WORK INSTRUCTIONS:
An exact copy of the data is needed, but without any of its images.

================================

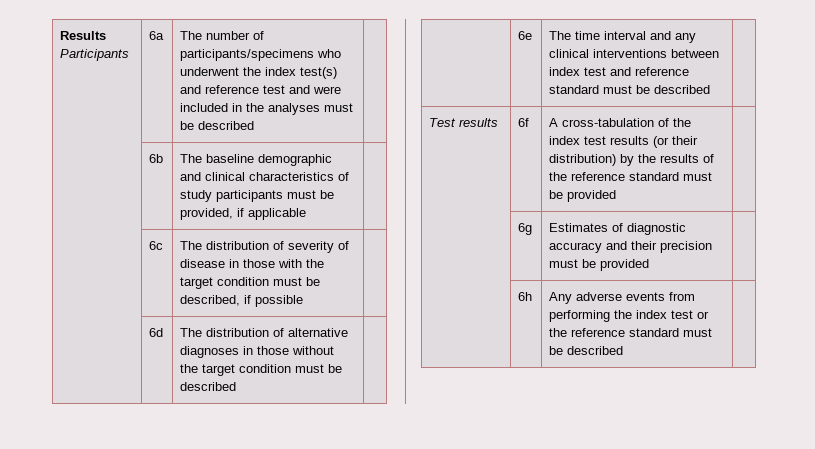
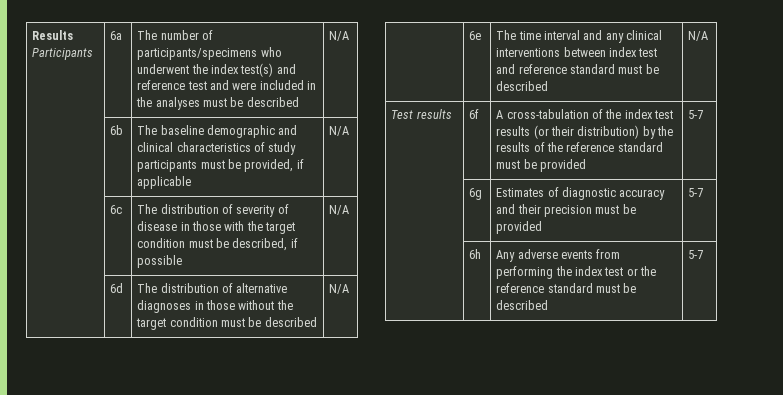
(255, 125) none -> [329,31,350,41] N/A
(307, 214) none -> [329,126,350,136] N/A
(304, 301) none -> [329,205,350,215] N/A
(237, 386) none -> [329,284,350,294] N/A
(711, 89) none -> [688,31,709,41] N/A
(617, 196) none -> [688,110,704,119] 5-7
(650, 265) none -> [688,188,704,197] 5-7
(624, 350) none -> [688,250,704,259] 5-7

================================

TASK SOLUTION:
(255, 125) none -> [329,31,350,41] N/A
(307, 214) none -> [329,126,350,136] N/A
(304, 301) none -> [329,205,350,215] N/A
(237, 386) none -> [329,284,350,294] N/A
(711, 89) none -> [688,31,709,41] N/A
(617, 196) none -> [688,110,704,119] 5-7
(650, 265) none -> [688,188,704,197] 5-7
(624, 350) none -> [688,250,704,259] 5-7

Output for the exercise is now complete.